In the past, scores of reservists with left-leaning sympathies have been detained in military stockades for refusing to carry out their duties in the West Bank and Gaza Strip.

Their refusal to respond to call-up orders was typically based on the grounds of conscientious objection to undertaking police duties in the territories, where armed reservists often find themselves in head-on confrontations with rockthrowing youths.

Their punishments generally ran from 14 to 28 days’ detention in military stockades. But many of them have served consecutive terms for rejecting new call-up orders that were handed them as they left the army stockade after their initial prison term.

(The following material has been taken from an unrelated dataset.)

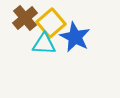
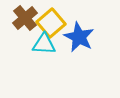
blue star: moved 4 px right
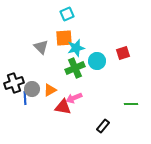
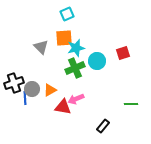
pink arrow: moved 2 px right, 1 px down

Now the first so-called right-wing “refusenik” has been sentenced for refusing to obey a call-up order. His refusal was a protest against the government’s peace policy.

The incident occurred, however, before Israel and the Palestinians reached a preliminary agreement for Palestinian self-rule in the Gaza Strip and the West Bank town of Jericho.

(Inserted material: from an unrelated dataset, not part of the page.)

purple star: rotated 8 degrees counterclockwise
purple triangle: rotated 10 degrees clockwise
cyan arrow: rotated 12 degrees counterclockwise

Reserve Capt. Mordechai Karpel, 40, a resident of the Bat Ayin settlement in the Etzion bloc south of Jerusalem, sent a letter to Prime Minister Yitzhak Rabin several weeks ago, refusing a reserve call-up notice.

He stated that Rabin’s policy was “leading unequivocally to the establishment of an alien state in the Land of Israel.”

Karpel was sent home at the time without any action taken, other than to send him a second call-up order. But he again rejected the order and sent a second letter to Rabin, who also retains the portfolio of Israel’s Defense Ministry.

Karpel was this time put on trial for refusing an IDF order and was sentenced last week to 14 days’ detention.